The claimant made an application for pre-action disclosure against Barwell & Hollycroft, seeking her entire medical records. The request had been received by the medical centre in late 2018, who processed it and left a copy at reception for the claimant to collect with photo identification. The claimant refused, ostensibly, on the orders of her solicitors to collect the records. Her solicitors demanded that the medical centre courier the records to her. The medical centre refused at which point the copy records waited at reception for months during which time the claimant, who lives 0.1 miles away, visited the GP surgery 11 times.
An application was brought for pre-action disclosure, in line with expectations set out in the Pre-action Protocol for Personal Injury Claims, seeking delivery of the documents and costs.
The claimant’s solicitors contended that the claimant did not want to incur the expense of posting the medical records to the solicitors and that by requesting them to be supplied directly, it may avoid any allegation that she had tampered with the records.

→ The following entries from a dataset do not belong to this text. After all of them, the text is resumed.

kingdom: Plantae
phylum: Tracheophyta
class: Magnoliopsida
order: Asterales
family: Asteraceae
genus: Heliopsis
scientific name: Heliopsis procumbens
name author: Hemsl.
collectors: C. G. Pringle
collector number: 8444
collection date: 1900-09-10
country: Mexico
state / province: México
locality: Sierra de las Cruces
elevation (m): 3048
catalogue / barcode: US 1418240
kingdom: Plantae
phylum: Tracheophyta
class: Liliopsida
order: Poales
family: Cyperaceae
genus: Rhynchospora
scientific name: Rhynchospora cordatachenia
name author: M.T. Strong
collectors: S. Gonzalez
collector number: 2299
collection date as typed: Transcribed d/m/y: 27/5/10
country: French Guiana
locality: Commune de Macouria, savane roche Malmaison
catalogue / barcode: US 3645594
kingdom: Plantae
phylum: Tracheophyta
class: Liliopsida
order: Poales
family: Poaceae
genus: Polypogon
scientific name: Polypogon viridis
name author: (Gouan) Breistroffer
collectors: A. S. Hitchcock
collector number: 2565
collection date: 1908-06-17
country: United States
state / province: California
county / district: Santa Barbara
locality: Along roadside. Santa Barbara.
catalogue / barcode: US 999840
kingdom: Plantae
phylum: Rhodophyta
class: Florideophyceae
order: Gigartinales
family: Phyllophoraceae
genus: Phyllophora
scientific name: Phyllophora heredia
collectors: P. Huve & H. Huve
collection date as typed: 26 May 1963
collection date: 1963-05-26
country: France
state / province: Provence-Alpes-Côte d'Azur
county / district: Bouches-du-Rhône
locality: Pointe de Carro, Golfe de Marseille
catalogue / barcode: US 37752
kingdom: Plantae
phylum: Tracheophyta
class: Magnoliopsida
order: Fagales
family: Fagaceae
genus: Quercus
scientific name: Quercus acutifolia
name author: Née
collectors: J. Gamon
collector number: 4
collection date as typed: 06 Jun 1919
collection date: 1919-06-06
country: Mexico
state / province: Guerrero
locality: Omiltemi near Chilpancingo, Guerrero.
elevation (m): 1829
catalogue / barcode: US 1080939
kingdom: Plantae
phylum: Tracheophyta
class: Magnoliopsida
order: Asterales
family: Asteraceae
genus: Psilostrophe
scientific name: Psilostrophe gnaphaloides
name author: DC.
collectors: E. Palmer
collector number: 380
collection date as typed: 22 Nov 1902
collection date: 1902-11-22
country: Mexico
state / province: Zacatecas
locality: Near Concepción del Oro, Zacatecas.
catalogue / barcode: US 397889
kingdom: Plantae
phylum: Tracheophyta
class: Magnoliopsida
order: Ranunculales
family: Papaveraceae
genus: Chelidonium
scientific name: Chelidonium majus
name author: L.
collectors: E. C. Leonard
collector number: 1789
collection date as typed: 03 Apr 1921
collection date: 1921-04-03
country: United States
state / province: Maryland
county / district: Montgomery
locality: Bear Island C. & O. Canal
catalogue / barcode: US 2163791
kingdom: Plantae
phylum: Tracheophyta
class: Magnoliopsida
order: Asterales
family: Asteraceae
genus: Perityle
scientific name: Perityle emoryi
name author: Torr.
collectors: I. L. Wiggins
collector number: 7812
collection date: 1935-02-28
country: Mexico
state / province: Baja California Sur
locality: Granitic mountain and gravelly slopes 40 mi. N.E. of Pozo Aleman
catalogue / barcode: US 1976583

The judge found these submissions “surprising” and the suggestion that there would be allegations of tampering “fanciful”. The judge said the proportionate thing for the claimant to do would be not to make this application (incurring significant costs) but would be to collect and courier/post the documents herself.
It was also argued that the GP practice had not fulfilled its obligations under the General Data Protection Regulation. However the judge did not need to deal with the GDPR point because the matter could be dealt with under the Civil Procedure Rules.
Specifically, CPR 31.17 indicates that for disclosure against a non-party, the court may make an order only where:
- the documents sought are likely either to support the case of the applicant or adversely affect the case of one of the other parties to the proceedings (this is not a contentious point, as it is common practice in every case of alleged medical negligence for medical records to be reviewed); and
- it is necessary to dispose fairly of the claim or to save costs.
The judge was clear that there was no necessity here (so the second limb of rule 31.17 was not made out) given the close proximity of the claimant to the surgery, the fact that the medical records had been freely awaiting collection for months at reception, and the claimant had attended the medical practice 11 times and failed to collect despite knowing that they were there.
Comment: wider issues
This case raises a number of interesting issues which were not explored in this case but do need to be addressed.
Requests on the rise
A patient’s request to access their records (ie done via a Subject Access Request) must be processed free of charge and within a month under the new data protection regime. It therefore comes as no surprise that medical practices have reported a notable increase in SARs since the GDPR. Why? Lawyers are increasingly submitting SARs on behalf of clients to support legal claims. GPs want to act in the best interests of their patients and, so far, are not making much use of the right to refuse or charge for repeated requests as permitted by GDPR. However, processing these requests increases workload and drains GP resources and finances.
Protection of medical data
The issue as to whether GPs should be releasing special category personal data to anyone but the patient, except in exceptional circumstances, is a topic of contention. Inappropriate release of medical data can have life-altering consequences. Many patients are not aware of the content of their records, and may wish to review their records before deciding whether they do, in fact, want to hand them to third parties (including solicitors). Current conventions expect that full records will be released to solicitors – processing to which the patient may not in fact consent if they knew what data they contained.
Requests from legal advisers for specific purpose
Legal advisers have duties too. The question as to whether it is excessive for legal representatives to demand to see an entire medical record for every case may need additional scrutiny. Data protection principle three requires that data controllers (such as solicitors) only seek to obtain data limited to what is necessary for them to do their job. Processing of special category data for legal claims must also generally be necessary. It may be the case that entire records are in fact required. However, in a case based on failure to diagnose a fracture (such as the claimant was hoping to bring in this case), whether they were immunised as a child, have suffered depression, or had the flu 10 years ago, does not on its face appear to be relevant.
The shift to electronic records, to which a patient can simply be given remote access. and from which they can make their own copies, will resolve many issues for GPs. At present, however, Lloyd George envelopes remain a significant part of medical life. All parties need to work together to find cost effective solutions, noting that those requesting information should not refuse to engage with the process and that court processes should not be improperly invoked.
Mills & Reeve represented Barwell & Hollycroft medical centres in this litigation.